Saturday, April 7, 2007

HSS: Move Validity

More code for the Spider Solitaire game in Haskell, download link at the right as usual.

I haven't made a whole lot of progress, but I'm slowly churning through the functionality that was implemented in the Common Lisp version.

Included with the current version is the calculation of 'card clusters' as I call them. Here's the important bits of that:


-- card clusters
--
-- A cluster is a set of cards which may be moved at once. Like an 3, 2, 1
-- of clubs, for example.
--
-- In a column of the tableau, clusters are marked from 0 at the bottom
-- on up.
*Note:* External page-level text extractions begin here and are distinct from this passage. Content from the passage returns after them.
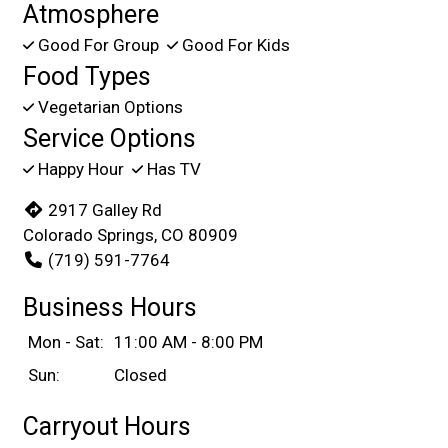
Atmosphere
Good For Group
Good For Kids
Food Types
Vegetarian Options
Service Options
Happy Hour
Has TV
2917 Galley Rd
Colorado Springs, CO 80909
(719) 591-7764
Business Hours
Mon - Sat:
11:00 AM - 8:00 PM
Sun:
Closed
Carryout Hours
So it is only valid to move cluster 0. But we keep track of the
-- other clusters in the column for strategic purposes.

compute_cluster :: [Card] -> [Int]
compute_cluster [] = []
compute_cluster xs = reverse $ rv_cards (reverse xs) 0
where
rv_cards [] _ = []
rv_cards [x] y = [y]
rv_cards (x1:x2:xs) y = y : (rv_cards (x2:xs) new_y)
where
new_y = if (plays_on_match x1 x2)
then y
else y + 1

-- True if c1 plays on c2, False otherwise
plays_on_match Card -> Card -> Bool
plays_on_match c1 c2 =
case (plays_on c1) of
Just x -> x == (c_value c2) && (c_suit c1) == (c_suit c2)
Nothing -> False


I've a bit of a dilemma as far as where to store data. In the CL version, what cluster a particular card was in card data structure itself. I'm debating if this is a good idea or not.

So say we've just made a move, so we're creating a new instance of the Spider_Game data structure, which will have the modified column(s). Do we compute the new columns, and then create a new version of them with the clusters properly filled in? Seems a bit inefficient.

And why exactly am I worried about efficiency at this point? Isn't premature optimization one of the great sins of a programmer?

Side note, I realize there are issues with the layout of the site, and it doesn't work so hot when your pre-formatted text is 80 columns wide, and the blog itself only wants me to post 60-column wide text. I'll need to fix that.

Edit: Trying out this really simple template, which allows wider columns for the blog post itself.